* **Given instruction**
Return the stretch of the forecast-weighting text from "The nearest-neighbor weighting" to "the weighting scheme.", copied word for word.

* **Document**
□ □ □

Figure 6 shows RPSS values for each reforecasted year with years indexed according to their NDJ Niño-3.4 value. This ranking may illuminate a systemic improvement in a particular ENSO regime. Although there are a few years with large negative scores, the median RPSS is 0.246, indicating an overall improvement of forecasts with IDW by almost 25% over EW forecasts. No major systemic bias toward a particular ENSO regime was apparent.
c. Case 3: Nearest-neighbor weights (λ = 1, vary α)
The nearest-neighbor weighting (NNW) scheme uses only the k or N/α years with Niño-3.4 values closest to the forecast year. Each of the k years is weighted equally. Larger values of α include a decreasing number of analog years in the weighting scheme.
As with case 2, a sensitivity test was conducted. Here the nearest-neighbor selection parameter α was varied from 1 to 10. Figure 7 shows the results of this test. The largest median RPSS values occur near α = 7. This indicates only seven ESP traces (or one-seventh of the number of ESP traces) will be included in the post-ESP forecast. Note that as with case 2, this choice of α is unique to the dataset (basin) used in the sensitivity test.
Similar to Fig. 6, Fig. 8 shows RPSS values for each reforecasted year with years ranked according to their NDJ Niño-3.4 value. Here the median forecast improvement over EW is 26%. As with IDW, no systemic bias toward forecast skill improvement in a particular ENSO regime is apparent.
A modified version of this weighting scheme only uses in the forecast the ensemble traces corresponding to years with Niño-3.4 (or whatever other index is chosen) in the same tercile as the forecast year. For example, if a year is classified as “El Niño,” attention is restricted to just El Niño years, and the El Niño traces are assigned equal weights in computing the forecast CDF. This approach is similar to that used by Hamlet and Lettenmaier (1999) and is sometimes used at NWS field offices when the ENSO state is known (i.e., El Niño, neutral, or La Niña). The difference between this method and the method presented above is that years close to the boundary of a given category will be compared to all other years in that category, and not to the k closest neighbors. Figure 9 shows the RPSS values computed with the modified nearest-neighbor weights or tercile analogue weights (TAW) relative to EW schemes. Here the forecasts have less skill than the reference EW forecasts, as indicated by a negative RPSS value (−0.04).

□ □ □

* **Dataset entries**
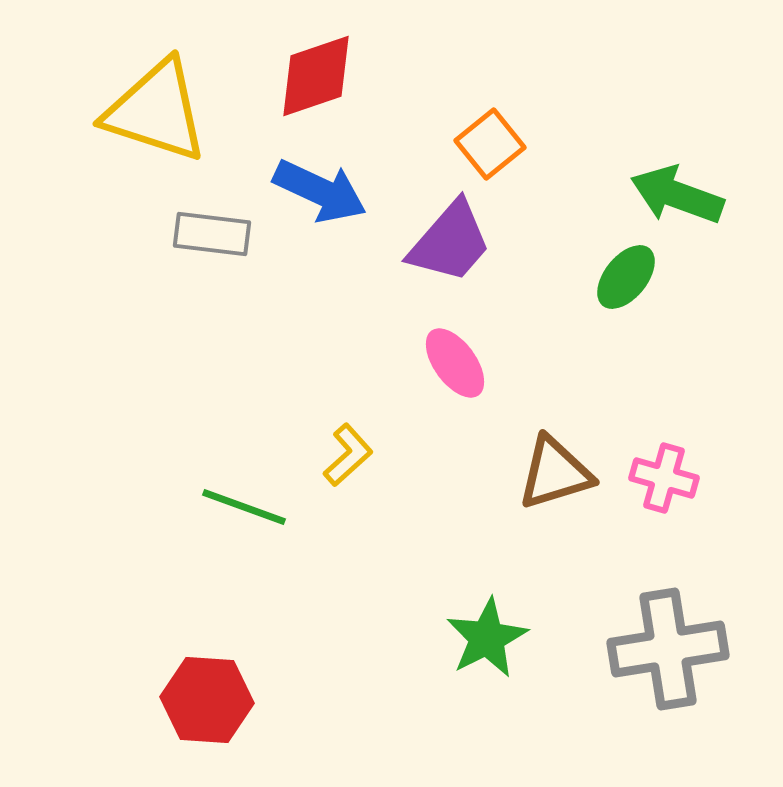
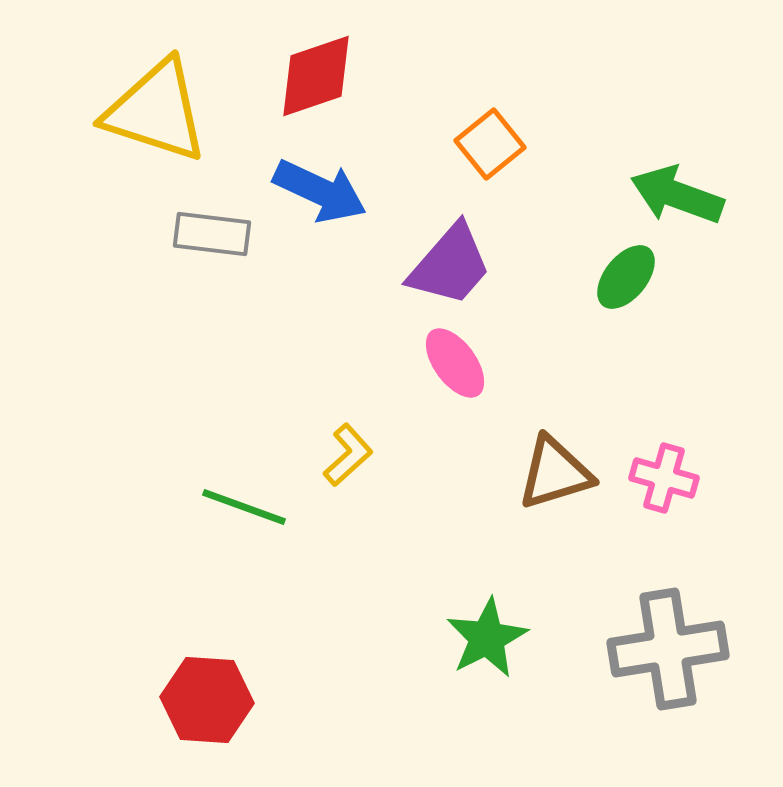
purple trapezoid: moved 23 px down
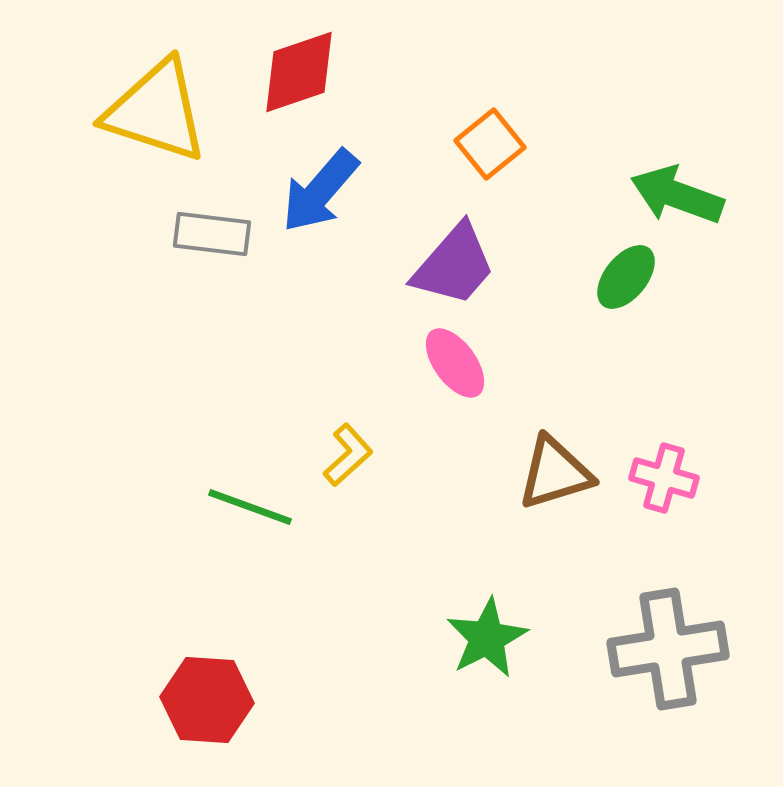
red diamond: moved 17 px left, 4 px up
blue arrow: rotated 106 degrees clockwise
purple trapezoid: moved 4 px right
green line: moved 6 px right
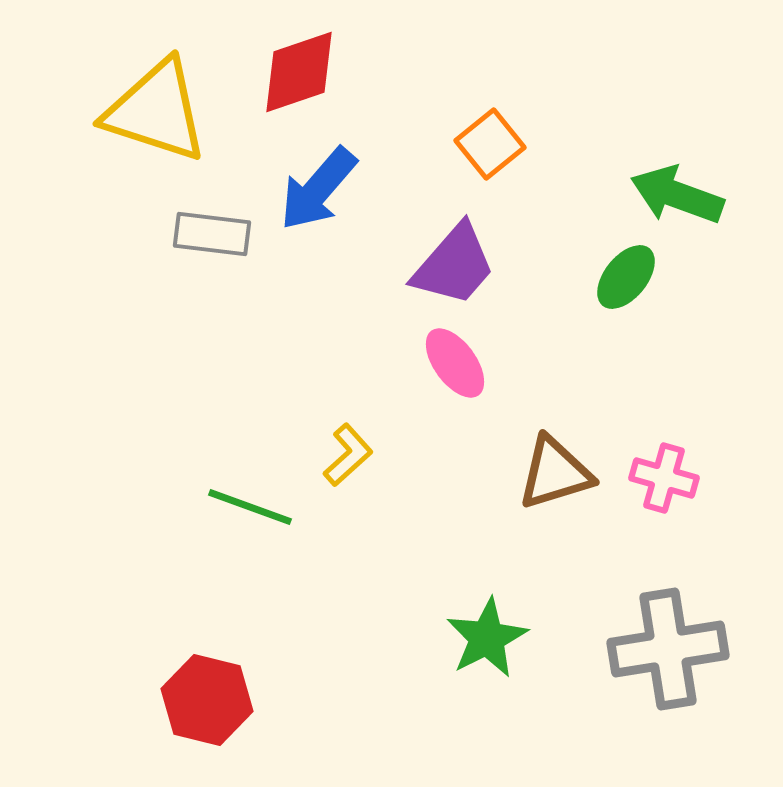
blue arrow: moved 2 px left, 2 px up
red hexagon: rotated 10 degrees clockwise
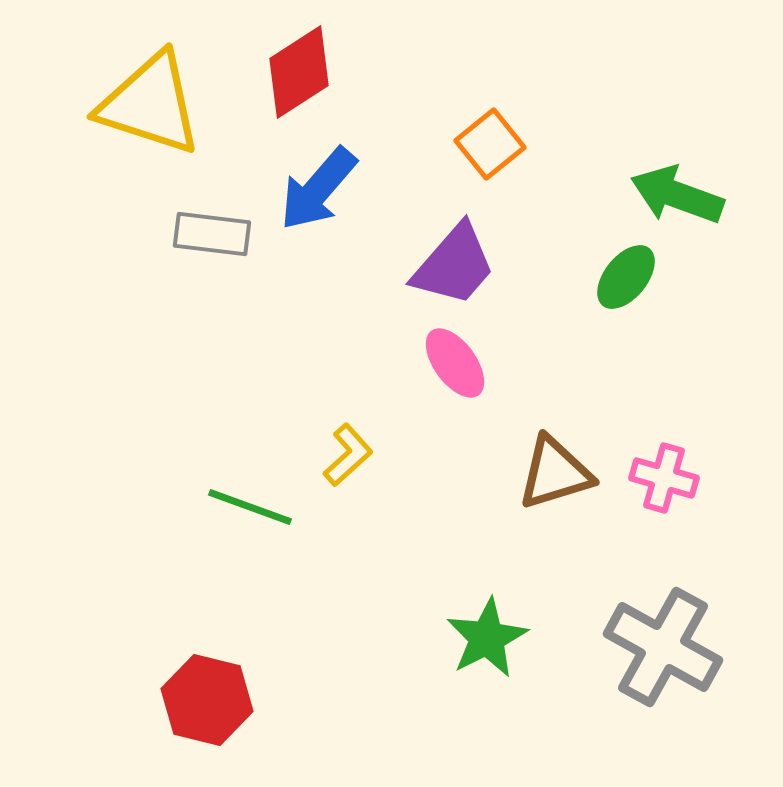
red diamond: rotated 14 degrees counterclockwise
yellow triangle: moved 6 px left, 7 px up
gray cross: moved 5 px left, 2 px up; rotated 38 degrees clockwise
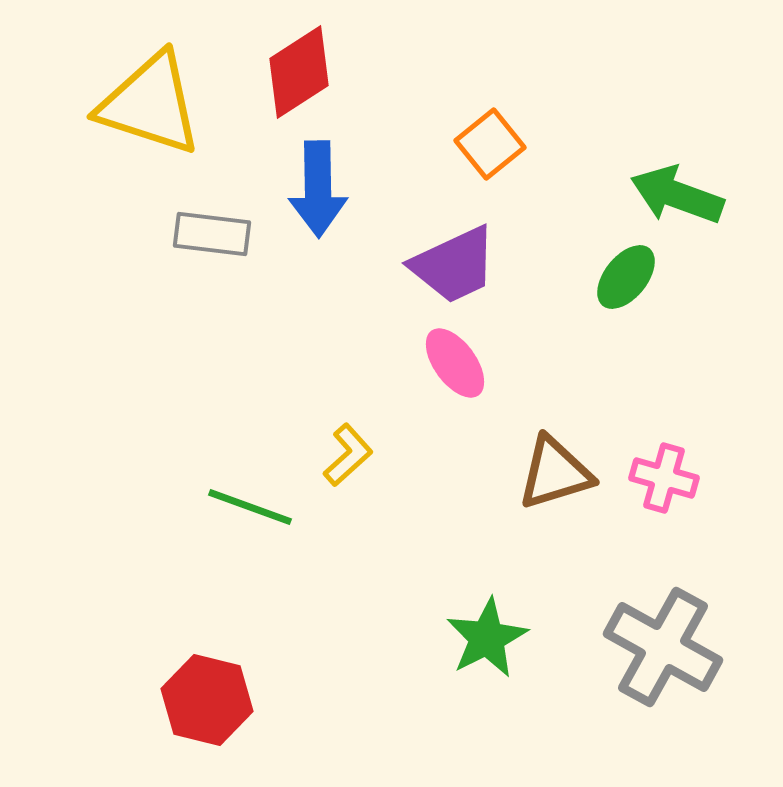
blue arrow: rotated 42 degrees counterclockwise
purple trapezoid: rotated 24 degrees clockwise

□ □ □

* **Exercise response**
The nearest-neighbor weighting (NNW) scheme uses only the k or N/α years with Niño-3.4 values closest to the forecast year. Each of the k years is weighted equally. Larger values of α include a decreasing number of analog years in the weighting scheme.